WASHINGTON, July 26 (RIA Novosti) – US authorities on Thursday charged four Russian nationals and a Ukrainian man in connection with the theft of more than 100 million credit card numbers breaching the computer networks of major US and international corporations in what is being called the largest hacking scheme ever to be prosecuted in the United States.
“The losses in this case are staggering,” Paul Fishman, the US attorney for the district of New Jersey, told a news conference Thursday, The New York Times reported. “This type of crime is really the cutting edge of financial fraud.”
The five men stand accused of conspiring in a worldwide scheme that targeted major corporate networks, stole more than 160 million credit card numbers and resulted in hundreds of millions of dollars in losses, Fishman’s office said in a statement Thursday.
They “conspired with others to penetrate the computer networks of several of the largest payment processing companies, retailers and financial institutions in the world, stealing the personal identifying information of individuals,” prosecutors said.
The crimes involved stealing the credit cards and selling them to resellers across the globe, resulting in hundreds of millions of dollars in losses to companies and individuals, “including losses in excess of $300 million by just three of the corporate victims, and immeasurable losses to identity theft victims,” prosecutors said in the statement.

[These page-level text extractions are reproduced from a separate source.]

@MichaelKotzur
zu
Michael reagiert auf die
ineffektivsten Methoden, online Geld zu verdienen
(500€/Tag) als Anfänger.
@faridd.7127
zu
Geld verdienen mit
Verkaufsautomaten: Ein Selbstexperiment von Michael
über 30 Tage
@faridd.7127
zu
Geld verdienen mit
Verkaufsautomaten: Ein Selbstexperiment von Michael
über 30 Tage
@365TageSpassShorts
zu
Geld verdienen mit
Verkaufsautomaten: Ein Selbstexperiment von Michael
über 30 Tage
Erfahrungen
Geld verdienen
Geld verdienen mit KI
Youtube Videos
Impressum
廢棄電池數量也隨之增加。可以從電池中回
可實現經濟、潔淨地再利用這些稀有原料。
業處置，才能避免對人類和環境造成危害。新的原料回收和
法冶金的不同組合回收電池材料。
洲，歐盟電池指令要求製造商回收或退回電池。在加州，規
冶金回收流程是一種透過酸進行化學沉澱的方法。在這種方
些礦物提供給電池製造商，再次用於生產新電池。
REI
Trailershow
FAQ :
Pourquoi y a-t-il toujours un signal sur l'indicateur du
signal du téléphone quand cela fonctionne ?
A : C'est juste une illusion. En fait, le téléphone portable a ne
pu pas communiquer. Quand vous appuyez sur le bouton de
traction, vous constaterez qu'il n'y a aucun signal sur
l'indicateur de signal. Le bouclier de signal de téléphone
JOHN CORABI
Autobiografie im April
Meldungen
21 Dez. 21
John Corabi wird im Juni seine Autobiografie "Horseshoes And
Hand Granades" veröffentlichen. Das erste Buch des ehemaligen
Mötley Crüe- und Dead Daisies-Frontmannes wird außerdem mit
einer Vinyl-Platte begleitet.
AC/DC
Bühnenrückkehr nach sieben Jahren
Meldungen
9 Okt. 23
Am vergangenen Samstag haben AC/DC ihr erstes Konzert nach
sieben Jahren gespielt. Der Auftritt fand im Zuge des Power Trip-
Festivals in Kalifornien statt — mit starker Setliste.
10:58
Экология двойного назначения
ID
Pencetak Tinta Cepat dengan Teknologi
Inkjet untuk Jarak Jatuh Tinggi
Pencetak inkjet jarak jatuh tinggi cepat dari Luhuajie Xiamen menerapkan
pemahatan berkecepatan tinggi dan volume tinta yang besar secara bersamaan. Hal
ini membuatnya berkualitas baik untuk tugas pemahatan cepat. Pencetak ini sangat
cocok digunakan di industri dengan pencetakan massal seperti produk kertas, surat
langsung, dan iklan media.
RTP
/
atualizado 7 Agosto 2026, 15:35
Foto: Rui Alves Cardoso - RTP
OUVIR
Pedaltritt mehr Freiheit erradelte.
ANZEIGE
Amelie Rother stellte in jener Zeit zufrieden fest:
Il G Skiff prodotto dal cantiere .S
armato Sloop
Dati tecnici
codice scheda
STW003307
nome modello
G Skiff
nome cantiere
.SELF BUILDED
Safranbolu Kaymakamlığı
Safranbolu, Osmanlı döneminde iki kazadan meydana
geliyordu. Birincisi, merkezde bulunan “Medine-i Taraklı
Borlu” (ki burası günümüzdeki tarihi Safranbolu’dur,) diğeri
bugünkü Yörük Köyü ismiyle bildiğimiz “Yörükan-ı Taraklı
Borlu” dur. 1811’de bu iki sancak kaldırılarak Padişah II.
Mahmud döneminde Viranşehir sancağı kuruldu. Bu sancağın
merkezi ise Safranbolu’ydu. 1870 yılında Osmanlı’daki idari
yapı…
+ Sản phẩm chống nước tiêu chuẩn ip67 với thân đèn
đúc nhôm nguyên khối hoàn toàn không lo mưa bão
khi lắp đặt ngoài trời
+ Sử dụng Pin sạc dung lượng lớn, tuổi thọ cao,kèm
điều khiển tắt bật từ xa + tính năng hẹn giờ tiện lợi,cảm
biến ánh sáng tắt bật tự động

Companies targeted by the group include NASDAQ, 7-Eleven, Carrefour, JCP, Hannaford, Heartland, Wet Seal, Commidea, Dexia, JetBlue, Dow Jones, Euronet, Visa Jordan, Global Payment, Diners Singapore and Ingenicard, according to prosecutors.
The Russian men indicted are Alexander Kalinin of St. Petersburg, Roman Kotov and Dmitry Smilianets of Moscow, and Vladimir Drinkman of Moscow and the city of Syktyvkar in northwestern Russia, according to Bloomberg. Mikhail Rytikov of Odessa, Ukraine, was also indicted in the case, prosecutors said.
Drinkman and Smilianets were arrested at the request of the United States while traveling in the Netherlands on June 28, 2012. Similianets was extradited last September and remains in federal custody, prosecutors said, while Drinkman remains in custody in the Netherlands pending an extradition hearing.
The other three suspects remain at large, prosecutors said.
The four Russian suspects have all been charged with unauthorized access to computers and wire fraud, all five have been charged with conspiracy to commit those crimes. Prosecutors said Rytikov provided anonymous web-hosting services allowing the hackers to obscure their activities.